● Passage shown
--*--
The Criticality of Vendor Bank Account Verification
In accounts payable, guarding against fraud is like visiting a big city. Scammers are looking for you. New York City is one of the greatest and safest cities in the world. But take a tip from the natives, the guidebooks and even the Metropolitan Museum of Art (see George de La Tour’s painting “The Fortune Teller”)—there are people on the streets trying to separate you from your money.
There are ticket scams, unofficial cabs, “cheap” subway MetroCards, the CD or monk scams and the sidewalk three-card monte, in which not only is it impossible for you to win the bet, but someone is probably picking your pocket as you focus on the action.
Accounts payable faces a similar array of schemes. Perpetrators can include employees or vendors or phony vendors, and their methods include billing fraud, check fraud, reimbursement fraud, kickbacks and — ACH fraud. Reportedly 82 percent of organizations report attempted or successful payment fraud. Hence the criticality of internal controls and audits.
BEC and Vendor Bank Accounts
Hustlers never rest, and with new technologies come new schemes. New schemes demand new controls. For example, criminals now target electronic payments using new and convincing approaches via cyberspace. Specifically, business email compromise or BEC has proven lucrative for the savvy and patient perp. And like three-car monte, it’s a confidence trick.
--*--
● Provided data
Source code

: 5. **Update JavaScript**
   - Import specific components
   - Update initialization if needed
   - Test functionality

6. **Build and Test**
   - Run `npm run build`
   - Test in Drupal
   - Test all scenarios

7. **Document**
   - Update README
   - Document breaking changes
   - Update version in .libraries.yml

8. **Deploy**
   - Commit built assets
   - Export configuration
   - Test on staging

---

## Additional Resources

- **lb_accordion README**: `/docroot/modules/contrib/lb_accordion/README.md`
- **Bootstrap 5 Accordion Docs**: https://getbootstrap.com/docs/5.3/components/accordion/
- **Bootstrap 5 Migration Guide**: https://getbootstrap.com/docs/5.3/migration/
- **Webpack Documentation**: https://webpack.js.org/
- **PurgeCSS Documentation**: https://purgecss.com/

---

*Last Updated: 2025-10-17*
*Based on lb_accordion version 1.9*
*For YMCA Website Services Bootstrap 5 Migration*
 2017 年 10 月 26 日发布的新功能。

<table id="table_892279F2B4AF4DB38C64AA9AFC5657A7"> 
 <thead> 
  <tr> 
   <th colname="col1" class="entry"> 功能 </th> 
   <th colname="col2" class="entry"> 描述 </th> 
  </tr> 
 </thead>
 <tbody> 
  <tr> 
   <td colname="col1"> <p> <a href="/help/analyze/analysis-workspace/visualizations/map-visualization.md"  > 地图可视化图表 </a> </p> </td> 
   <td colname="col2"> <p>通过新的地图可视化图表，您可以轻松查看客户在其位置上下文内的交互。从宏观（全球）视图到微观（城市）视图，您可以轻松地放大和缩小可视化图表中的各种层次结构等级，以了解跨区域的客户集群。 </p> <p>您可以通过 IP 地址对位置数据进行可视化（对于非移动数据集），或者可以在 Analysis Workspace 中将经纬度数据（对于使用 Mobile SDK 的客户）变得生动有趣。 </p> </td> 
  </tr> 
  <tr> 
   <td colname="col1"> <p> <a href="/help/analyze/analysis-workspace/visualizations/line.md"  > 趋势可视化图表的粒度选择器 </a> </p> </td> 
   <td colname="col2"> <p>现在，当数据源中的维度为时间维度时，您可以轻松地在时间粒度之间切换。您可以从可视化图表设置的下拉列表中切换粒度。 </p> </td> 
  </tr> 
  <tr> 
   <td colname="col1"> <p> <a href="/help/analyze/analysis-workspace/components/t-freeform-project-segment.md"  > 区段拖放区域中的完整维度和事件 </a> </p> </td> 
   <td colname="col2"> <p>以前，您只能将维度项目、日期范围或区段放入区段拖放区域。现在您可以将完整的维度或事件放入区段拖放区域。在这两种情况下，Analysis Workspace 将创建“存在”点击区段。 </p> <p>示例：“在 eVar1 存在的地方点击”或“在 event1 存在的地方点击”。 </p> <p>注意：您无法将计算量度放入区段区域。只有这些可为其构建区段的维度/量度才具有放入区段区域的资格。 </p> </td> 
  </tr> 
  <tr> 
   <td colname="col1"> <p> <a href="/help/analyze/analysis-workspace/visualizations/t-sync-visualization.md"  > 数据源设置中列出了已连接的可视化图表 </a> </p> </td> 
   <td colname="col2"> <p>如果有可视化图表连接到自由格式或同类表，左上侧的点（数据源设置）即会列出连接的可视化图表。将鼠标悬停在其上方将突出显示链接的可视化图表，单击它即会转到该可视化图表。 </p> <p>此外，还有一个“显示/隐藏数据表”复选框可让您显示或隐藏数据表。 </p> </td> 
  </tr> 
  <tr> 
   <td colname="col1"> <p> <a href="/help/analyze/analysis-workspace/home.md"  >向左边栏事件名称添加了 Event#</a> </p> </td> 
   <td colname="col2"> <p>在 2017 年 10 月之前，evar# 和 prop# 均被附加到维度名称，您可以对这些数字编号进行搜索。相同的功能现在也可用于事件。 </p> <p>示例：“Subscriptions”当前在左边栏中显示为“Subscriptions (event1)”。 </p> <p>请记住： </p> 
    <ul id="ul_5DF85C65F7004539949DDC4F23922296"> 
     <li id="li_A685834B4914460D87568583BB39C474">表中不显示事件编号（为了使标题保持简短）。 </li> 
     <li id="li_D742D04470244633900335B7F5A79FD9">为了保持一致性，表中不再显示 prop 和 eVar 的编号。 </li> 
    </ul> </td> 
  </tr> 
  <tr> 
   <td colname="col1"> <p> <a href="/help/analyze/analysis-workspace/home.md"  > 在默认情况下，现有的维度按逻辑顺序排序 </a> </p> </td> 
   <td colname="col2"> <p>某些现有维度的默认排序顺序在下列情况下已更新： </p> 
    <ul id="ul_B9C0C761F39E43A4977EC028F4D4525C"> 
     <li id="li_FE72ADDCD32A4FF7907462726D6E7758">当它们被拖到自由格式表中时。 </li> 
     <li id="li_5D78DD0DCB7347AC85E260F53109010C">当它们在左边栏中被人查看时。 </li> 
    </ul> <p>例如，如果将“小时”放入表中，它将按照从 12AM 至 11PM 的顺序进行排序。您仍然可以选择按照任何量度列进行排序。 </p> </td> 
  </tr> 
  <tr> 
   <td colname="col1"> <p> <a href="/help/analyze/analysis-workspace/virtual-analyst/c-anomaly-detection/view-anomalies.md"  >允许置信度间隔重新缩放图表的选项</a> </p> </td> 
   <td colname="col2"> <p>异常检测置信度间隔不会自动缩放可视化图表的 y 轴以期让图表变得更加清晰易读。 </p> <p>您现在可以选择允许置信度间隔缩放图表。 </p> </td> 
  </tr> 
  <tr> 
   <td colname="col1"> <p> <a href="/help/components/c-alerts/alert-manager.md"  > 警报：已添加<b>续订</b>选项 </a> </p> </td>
--*--
● Brief
Retype the vendor bank account verification passage word for word, starting at "The Criticality of Vendor" and ending at "on the action.".

● Output of the exercise
The Criticality of Vendor Bank Account Verification
In accounts payable, guarding against fraud is like visiting a big city. Scammers are looking for you. New York City is one of the greatest and safest cities in the world. But take a tip from the natives, the guidebooks and even the Metropolitan Museum of Art (see George de La Tour’s painting “The Fortune Teller”)—there are people on the streets trying to separate you from your money.
There are ticket scams, unofficial cabs, “cheap” subway MetroCards, the CD or monk scams and the sidewalk three-card monte, in which not only is it impossible for you to win the bet, but someone is probably picking your pocket as you focus on the action.